%%
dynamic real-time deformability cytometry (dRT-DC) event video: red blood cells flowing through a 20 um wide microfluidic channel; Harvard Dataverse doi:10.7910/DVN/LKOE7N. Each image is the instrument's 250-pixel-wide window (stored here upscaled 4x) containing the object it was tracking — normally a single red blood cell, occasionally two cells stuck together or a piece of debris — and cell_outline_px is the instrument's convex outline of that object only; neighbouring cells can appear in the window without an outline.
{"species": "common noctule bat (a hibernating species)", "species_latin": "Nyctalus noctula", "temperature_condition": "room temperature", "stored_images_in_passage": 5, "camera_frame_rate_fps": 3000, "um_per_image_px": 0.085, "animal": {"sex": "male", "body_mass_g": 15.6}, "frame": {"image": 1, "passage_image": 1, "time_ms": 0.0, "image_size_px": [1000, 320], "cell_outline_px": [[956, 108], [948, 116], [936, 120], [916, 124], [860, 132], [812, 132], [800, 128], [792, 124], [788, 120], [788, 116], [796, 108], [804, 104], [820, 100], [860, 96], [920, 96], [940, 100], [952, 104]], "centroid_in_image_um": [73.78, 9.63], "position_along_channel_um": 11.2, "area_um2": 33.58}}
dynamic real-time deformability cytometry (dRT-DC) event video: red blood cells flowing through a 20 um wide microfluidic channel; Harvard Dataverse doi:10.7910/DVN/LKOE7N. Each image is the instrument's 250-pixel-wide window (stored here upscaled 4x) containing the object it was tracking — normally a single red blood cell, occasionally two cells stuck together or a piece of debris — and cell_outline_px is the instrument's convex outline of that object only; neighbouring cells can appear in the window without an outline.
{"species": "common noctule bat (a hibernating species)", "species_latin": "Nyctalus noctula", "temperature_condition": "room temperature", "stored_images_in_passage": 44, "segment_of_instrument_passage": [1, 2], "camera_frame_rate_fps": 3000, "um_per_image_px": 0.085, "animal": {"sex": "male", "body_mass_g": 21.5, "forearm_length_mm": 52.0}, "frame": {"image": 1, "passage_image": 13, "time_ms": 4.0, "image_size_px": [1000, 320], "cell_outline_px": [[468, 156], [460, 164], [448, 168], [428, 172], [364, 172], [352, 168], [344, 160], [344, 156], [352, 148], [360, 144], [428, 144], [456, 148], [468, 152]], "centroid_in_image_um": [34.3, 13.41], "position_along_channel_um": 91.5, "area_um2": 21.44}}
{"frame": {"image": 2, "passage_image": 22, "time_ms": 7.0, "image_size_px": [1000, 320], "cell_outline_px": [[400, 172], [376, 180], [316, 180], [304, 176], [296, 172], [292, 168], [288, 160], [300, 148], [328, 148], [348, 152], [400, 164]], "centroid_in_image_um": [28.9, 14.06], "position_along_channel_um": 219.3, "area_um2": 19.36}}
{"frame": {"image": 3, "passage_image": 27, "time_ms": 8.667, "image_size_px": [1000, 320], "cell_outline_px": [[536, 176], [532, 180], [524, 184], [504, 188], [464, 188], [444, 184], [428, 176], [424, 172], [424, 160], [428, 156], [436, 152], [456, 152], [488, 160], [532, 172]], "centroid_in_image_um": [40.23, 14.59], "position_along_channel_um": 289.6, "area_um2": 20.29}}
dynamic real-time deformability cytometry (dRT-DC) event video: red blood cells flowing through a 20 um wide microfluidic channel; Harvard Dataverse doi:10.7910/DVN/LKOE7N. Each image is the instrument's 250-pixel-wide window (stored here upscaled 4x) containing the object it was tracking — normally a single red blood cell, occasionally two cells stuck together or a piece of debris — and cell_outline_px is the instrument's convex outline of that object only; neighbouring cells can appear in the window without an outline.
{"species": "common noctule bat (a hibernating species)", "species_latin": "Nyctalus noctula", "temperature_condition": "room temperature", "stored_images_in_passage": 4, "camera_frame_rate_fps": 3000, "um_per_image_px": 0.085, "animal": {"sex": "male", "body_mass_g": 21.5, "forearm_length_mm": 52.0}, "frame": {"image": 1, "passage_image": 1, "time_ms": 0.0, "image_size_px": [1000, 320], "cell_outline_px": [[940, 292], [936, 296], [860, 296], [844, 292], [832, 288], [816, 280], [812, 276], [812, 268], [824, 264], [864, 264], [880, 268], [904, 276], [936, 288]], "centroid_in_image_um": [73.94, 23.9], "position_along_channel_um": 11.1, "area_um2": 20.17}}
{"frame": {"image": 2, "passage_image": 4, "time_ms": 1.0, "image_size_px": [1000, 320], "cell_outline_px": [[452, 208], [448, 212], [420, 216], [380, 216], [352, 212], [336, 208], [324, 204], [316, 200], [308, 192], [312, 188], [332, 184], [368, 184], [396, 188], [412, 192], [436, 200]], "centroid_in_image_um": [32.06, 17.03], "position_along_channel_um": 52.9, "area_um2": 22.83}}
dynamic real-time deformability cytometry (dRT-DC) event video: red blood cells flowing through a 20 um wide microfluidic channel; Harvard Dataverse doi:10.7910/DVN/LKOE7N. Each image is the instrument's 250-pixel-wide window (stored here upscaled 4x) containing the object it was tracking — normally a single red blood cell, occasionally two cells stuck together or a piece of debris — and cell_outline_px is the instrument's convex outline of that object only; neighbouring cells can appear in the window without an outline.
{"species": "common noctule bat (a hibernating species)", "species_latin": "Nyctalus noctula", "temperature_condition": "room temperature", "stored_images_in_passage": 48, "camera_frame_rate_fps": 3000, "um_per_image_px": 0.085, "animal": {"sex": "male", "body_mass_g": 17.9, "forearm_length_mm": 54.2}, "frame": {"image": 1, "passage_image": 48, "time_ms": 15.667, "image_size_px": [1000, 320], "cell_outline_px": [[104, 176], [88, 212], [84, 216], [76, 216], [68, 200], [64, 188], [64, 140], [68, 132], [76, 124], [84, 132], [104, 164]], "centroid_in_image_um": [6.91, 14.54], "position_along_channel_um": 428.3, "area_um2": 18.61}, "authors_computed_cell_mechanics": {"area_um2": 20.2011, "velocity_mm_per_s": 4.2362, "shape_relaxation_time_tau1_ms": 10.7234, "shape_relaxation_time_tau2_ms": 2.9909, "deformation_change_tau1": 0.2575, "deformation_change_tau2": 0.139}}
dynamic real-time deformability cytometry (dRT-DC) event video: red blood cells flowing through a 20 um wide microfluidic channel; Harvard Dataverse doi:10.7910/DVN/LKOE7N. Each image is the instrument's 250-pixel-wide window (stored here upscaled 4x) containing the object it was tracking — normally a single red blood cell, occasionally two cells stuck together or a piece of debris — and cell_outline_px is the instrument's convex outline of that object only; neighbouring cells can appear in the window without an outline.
%%
■ TASK BRIEF: Reproduce the entire listing word for word.

■ SOLUTION TO THIS EXERCISE:
dynamic real-time deformability cytometry (dRT-DC) event video: red blood cells flowing through a 20 um wide microfluidic channel; Harvard Dataverse doi:10.7910/DVN/LKOE7N. Each image is the instrument's 250-pixel-wide window (stored here upscaled 4x) containing the object it was tracking — normally a single red blood cell, occasionally two cells stuck together or a piece of debris — and cell_outline_px is the instrument's convex outline of that object only; neighbouring cells can appear in the window without an outline.
{"species": "common noctule bat (a hibernating species)", "species_latin": "Nyctalus noctula", "temperature_condition": "room temperature", "stored_images_in_passage": 5, "camera_frame_rate_fps": 3000, "um_per_image_px": 0.085, "animal": {"sex": "male", "body_mass_g": 15.6}, "frame": {"image": 1, "passage_image": 1, "time_ms": 0.0, "image_size_px": [1000, 320], "cell_outline_px": [[956, 108], [948, 116], [936, 120], [916, 124], [860, 132], [812, 132], [800, 128], [792, 124], [788, 120], [788, 116], [796, 108], [804, 104], [820, 100], [860, 96], [920, 96], [940, 100], [952, 104]], "centroid_in_image_um": [73.78, 9.63], "position_along_channel_um": 11.2, "area_um2": 33.58}}
dynamic real-time deformability cytometry (dRT-DC) event video: red blood cells flowing through a 20 um wide microfluidic channel; Harvard Dataverse doi:10.7910/DVN/LKOE7N. Each image is the instrument's 250-pixel-wide window (stored here upscaled 4x) containing the object it was tracking — normally a single red blood cell, occasionally two cells stuck together or a piece of debris — and cell_outline_px is the instrument's convex outline of that object only; neighbouring cells can appear in the window without an outline.
{"species": "common noctule bat (a hibernating species)", "species_latin": "Nyctalus noctula", "temperature_condition": "room temperature", "stored_images_in_passage": 44, "segment_of_instrument_passage": [1, 2], "camera_frame_rate_fps": 3000, "um_per_image_px": 0.085, "animal": {"sex": "male", "body_mass_g": 21.5, "forearm_length_mm": 52.0}, "frame": {"image": 1, "passage_image": 13, "time_ms": 4.0, "image_size_px": [1000, 320], "cell_outline_px": [[468, 156], [460, 164], [448, 168], [428, 172], [364, 172], [352, 168], [344, 160], [344, 156], [352, 148], [360, 144], [428, 144], [456, 148], [468, 152]], "centroid_in_image_um": [34.3, 13.41], "position_along_channel_um": 91.5, "area_um2": 21.44}}
{"frame": {"image": 2, "passage_image": 22, "time_ms": 7.0, "image_size_px": [1000, 320], "cell_outline_px": [[400, 172], [376, 180], [316, 180], [304, 176], [296, 172], [292, 168], [288, 160], [300, 148], [328, 148], [348, 152], [400, 164]], "centroid_in_image_um": [28.9, 14.06], "position_along_channel_um": 219.3, "area_um2": 19.36}}
{"frame": {"image": 3, "passage_image": 27, "time_ms": 8.667, "image_size_px": [1000, 320], "cell_outline_px": [[536, 176], [532, 180], [524, 184], [504, 188], [464, 188], [444, 184], [428, 176], [424, 172], [424, 160], [428, 156], [436, 152], [456, 152], [488, 160], [532, 172]], "centroid_in_image_um": [40.23, 14.59], "position_along_channel_um": 289.6, "area_um2": 20.29}}
dynamic real-time deformability cytometry (dRT-DC) event video: red blood cells flowing through a 20 um wide microfluidic channel; Harvard Dataverse doi:10.7910/DVN/LKOE7N. Each image is the instrument's 250-pixel-wide window (stored here upscaled 4x) containing the object it was tracking — normally a single red blood cell, occasionally two cells stuck together or a piece of debris — and cell_outline_px is the instrument's convex outline of that object only; neighbouring cells can appear in the window without an outline.
{"species": "common noctule bat (a hibernating species)", "species_latin": "Nyctalus noctula", "temperature_condition": "room temperature", "stored_images_in_passage": 4, "camera_frame_rate_fps": 3000, "um_per_image_px": 0.085, "animal": {"sex": "male", "body_mass_g": 21.5, "forearm_length_mm": 52.0}, "frame": {"image": 1, "passage_image": 1, "time_ms": 0.0, "image_size_px": [1000, 320], "cell_outline_px": [[940, 292], [936, 296], [860, 296], [844, 292], [832, 288], [816, 280], [812, 276], [812, 268], [824, 264], [864, 264], [880, 268], [904, 276], [936, 288]], "centroid_in_image_um": [73.94, 23.9], "position_along_channel_um": 11.1, "area_um2": 20.17}}
{"frame": {"image": 2, "passage_image": 4, "time_ms": 1.0, "image_size_px": [1000, 320], "cell_outline_px": [[452, 208], [448, 212], [420, 216], [380, 216], [352, 212], [336, 208], [324, 204], [316, 200], [308, 192], [312, 188], [332, 184], [368, 184], [396, 188], [412, 192], [436, 200]], "centroid_in_image_um": [32.06, 17.03], "position_along_channel_um": 52.9, "area_um2": 22.83}}
dynamic real-time deformability cytometry (dRT-DC) event video: red blood cells flowing through a 20 um wide microfluidic channel; Harvard Dataverse doi:10.7910/DVN/LKOE7N. Each image is the instrument's 250-pixel-wide window (stored here upscaled 4x) containing the object it was tracking — normally a single red blood cell, occasionally two cells stuck together or a piece of debris — and cell_outline_px is the instrument's convex outline of that object only; neighbouring cells can appear in the window without an outline.
{"species": "common noctule bat (a hibernating species)", "species_latin": "Nyctalus noctula", "temperature_condition": "room temperature", "stored_images_in_passage": 48, "camera_frame_rate_fps": 3000, "um_per_image_px": 0.085, "animal": {"sex": "male", "body_mass_g": 17.9, "forearm_length_mm": 54.2}, "frame": {"image": 1, "passage_image": 48, "time_ms": 15.667, "image_size_px": [1000, 320], "cell_outline_px": [[104, 176], [88, 212], [84, 216], [76, 216], [68, 200], [64, 188], [64, 140], [68, 132], [76, 124], [84, 132], [104, 164]], "centroid_in_image_um": [6.91, 14.54], "position_along_channel_um": 428.3, "area_um2": 18.61}, "authors_computed_cell_mechanics": {"area_um2": 20.2011, "velocity_mm_per_s": 4.2362, "shape_relaxation_time_tau1_ms": 10.7234, "shape_relaxation_time_tau2_ms": 2.9909, "deformation_change_tau1": 0.2575, "deformation_change_tau2": 0.139}}
dynamic real-time deformability cytometry (dRT-DC) event video: red blood cells flowing through a 20 um wide microfluidic channel; Harvard Dataverse doi:10.7910/DVN/LKOE7N. Each image is the instrument's 250-pixel-wide window (stored here upscaled 4x) containing the object it was tracking — normally a single red blood cell, occasionally two cells stuck together or a piece of debris — and cell_outline_px is the instrument's convex outline of that object only; neighbouring cells can appear in the window without an outline.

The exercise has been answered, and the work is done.